The South Yuba Canal is NID’s primary water conveyance that moves water from the mountain headwaters down into the Deer Creek watershed where it becomes the primary water supply for NID’s Cascade Canal System.
This important infrastructure transports water to just-above Scotts Flat Lake and plays a key role in keeping the reservoir full.
Additionally, it supplies the water for the cities of Grass Valley and Nevada City.
The canal is part of the Drum-Spaulding Hydro System (license issued by the Federal Energy Regulatory Commission (FERC)). The water delivered through the system is used to generate hydroelectricity for the from the Deer Creek Powerhouse, located above Scotts Flat.
The South Yuba Canal infrastructure is approximately 19 miles long and traverses both private and National Forest lands. Approx. 11.6 miles of the system are located within the Yuba River Ranger District of the Tahoe National Forest.
The canal is an amazing, important piece of water conveyance infrastructure. It was the first major water project built in California from 1853-1857; and today, the canal remains vital for water deliveries to Nevada City and Grass Valley.
Watch the NID South Yuba Canal educational video (produced before the NID acquisition of the canal)
HISTORY OF THE SOUTH YUBA CANAL
The South Yuba Canal was the first major water project built in California from 1854-1858. The original 16-mile canal channeled water tapped in the high Sierra to lower elevations, where it was used to power high-pressured water cannons used in hydraulic mining. The waterway featured nine miles of ditch, seven miles of flumes, and two tunnels that stretched more than two miles.
Construction took four years with a total cost around $600,000.
Workers faced constant challenges. Not in the least was the construction of a mile-long flume that was more than 100 feet high on a narrow shelf of a granite mountain. It was so steep that the drilling and blasting was done by men hanging over ledges on ropes.
“ … the waters enter a flume, seven miles in length, set on solid wall-rock for one and a half miles through the canon [sic] on the South Yuba, a shelf having been blasted through the solid precipice rock, in places a hundred feet high, to receive it, the workmen at first being let down from the top by means of ropes to begin the drilling and blasting,” wrote Edwin Bean in Bean’s History And Directory Of Nevada County, California, published in 1867.
EDWIN BEAN DESCRIBES THE CANAL IN DETAIL (1867):
“One of the most extensive canals of the State is that owned by the South Yuba Canal Company, taking water from the South Yuba river, and several lakes as feeders, and distributing it to Dutch Flat, in Placer county, as well as over the extensive region lying between the South Yuba and Bear River, as far down the western slope of the Sierra Nevada as Grass Valley.”
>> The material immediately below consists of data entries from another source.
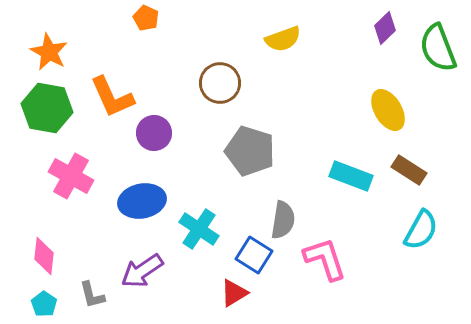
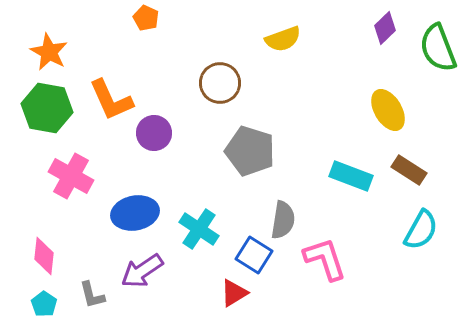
orange L-shape: moved 1 px left, 3 px down
blue ellipse: moved 7 px left, 12 px down
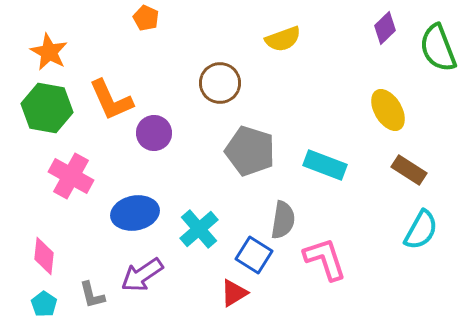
cyan rectangle: moved 26 px left, 11 px up
cyan cross: rotated 15 degrees clockwise
purple arrow: moved 4 px down
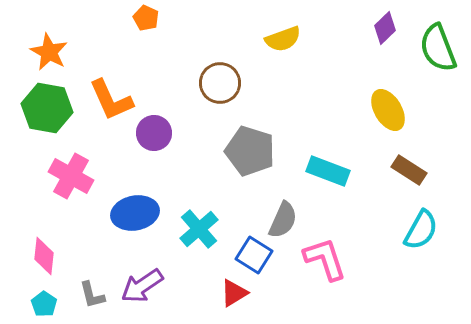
cyan rectangle: moved 3 px right, 6 px down
gray semicircle: rotated 15 degrees clockwise
purple arrow: moved 11 px down
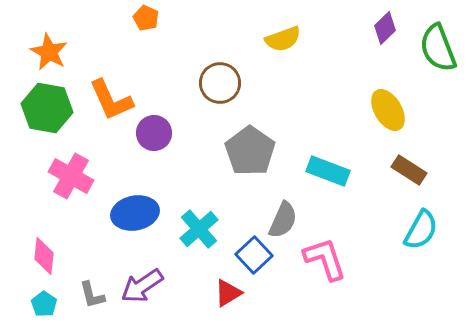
gray pentagon: rotated 18 degrees clockwise
blue square: rotated 15 degrees clockwise
red triangle: moved 6 px left
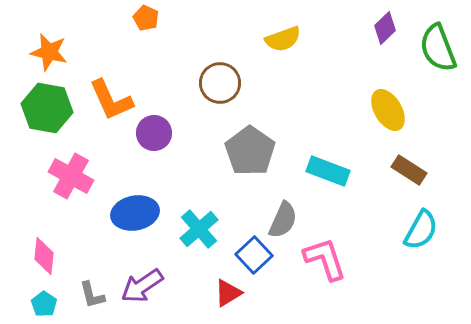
orange star: rotated 15 degrees counterclockwise
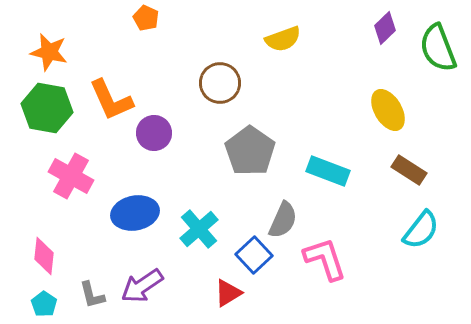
cyan semicircle: rotated 9 degrees clockwise
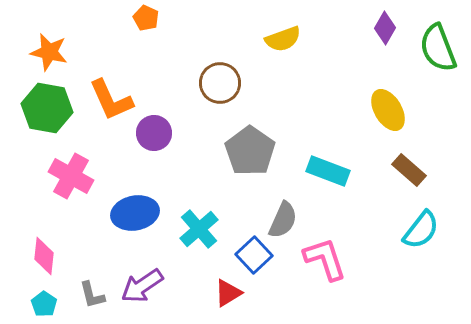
purple diamond: rotated 16 degrees counterclockwise
brown rectangle: rotated 8 degrees clockwise
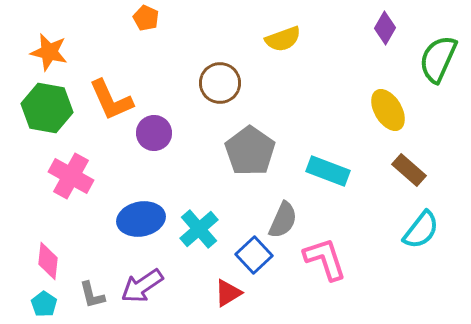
green semicircle: moved 11 px down; rotated 45 degrees clockwise
blue ellipse: moved 6 px right, 6 px down
pink diamond: moved 4 px right, 5 px down
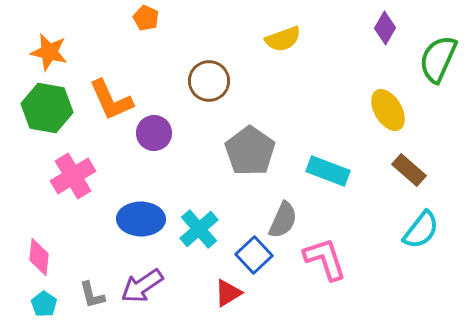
brown circle: moved 11 px left, 2 px up
pink cross: moved 2 px right; rotated 30 degrees clockwise
blue ellipse: rotated 12 degrees clockwise
pink diamond: moved 9 px left, 4 px up
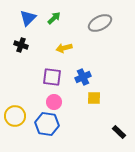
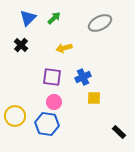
black cross: rotated 24 degrees clockwise
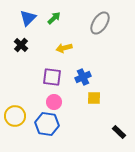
gray ellipse: rotated 30 degrees counterclockwise
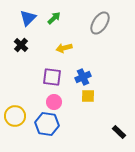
yellow square: moved 6 px left, 2 px up
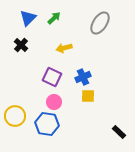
purple square: rotated 18 degrees clockwise
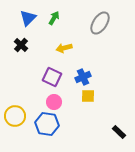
green arrow: rotated 16 degrees counterclockwise
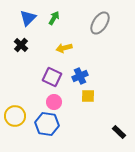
blue cross: moved 3 px left, 1 px up
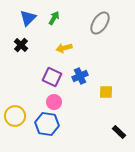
yellow square: moved 18 px right, 4 px up
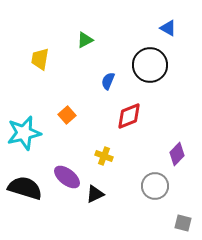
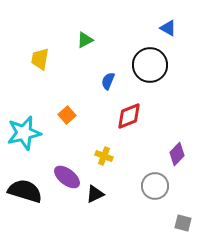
black semicircle: moved 3 px down
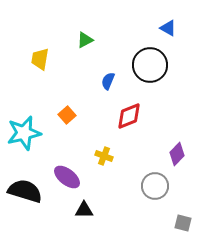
black triangle: moved 11 px left, 16 px down; rotated 24 degrees clockwise
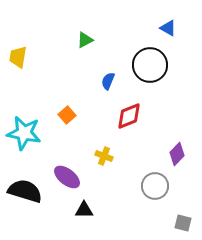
yellow trapezoid: moved 22 px left, 2 px up
cyan star: rotated 24 degrees clockwise
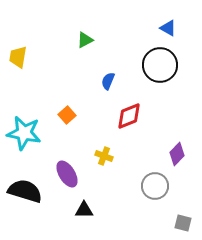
black circle: moved 10 px right
purple ellipse: moved 3 px up; rotated 20 degrees clockwise
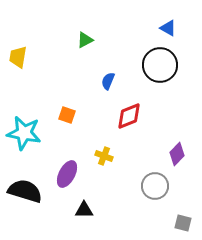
orange square: rotated 30 degrees counterclockwise
purple ellipse: rotated 60 degrees clockwise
“The main canal of this company is sixteen miles in length, commencing on the South Yuba and passing through a tunnel sixty feet in length, which cost $6,000, the waters enter a flume, seven miles in length, set on solid wall-rock for one and a half miles through the canon on the South Yuba, a shelf having been blasted through the solid precipice rock, in places a hundred feet high, to receive it, the workmen at first being let down from the top by means of ropes to begin the drilling and blasting.
Another tunnel, 3,800 feet long, at the head of Deer Creek, enables the waters of the South Yuba to mingle with those of Deer Creek. This tunnel was finished at a cost of $112,000. The capacity of the canal is 8,500 running inches, miner's measure, its size is six feet wide by five deep, and work commenced upon it in April, 1853, ending October, 1858.
The cost of the main canal and tunnels was not far from $600,000.
A branch ditch runs from the lower end of the grand tunnel, eighteen miles, to Chalk Bluff, Red Dog and You Bet. From the same point another branch runs to Omega, Alpha, Gold Hill and Blue Tent, also eighteen miles in length; while the supply for Nevada and Grass Valley is thrown into Deer Creek and taken out six miles below to fill the Cascade ditch, leading to Quaker Hill and Scotch Flat, and going farther on supplies Gold Flat and Grass Valley.”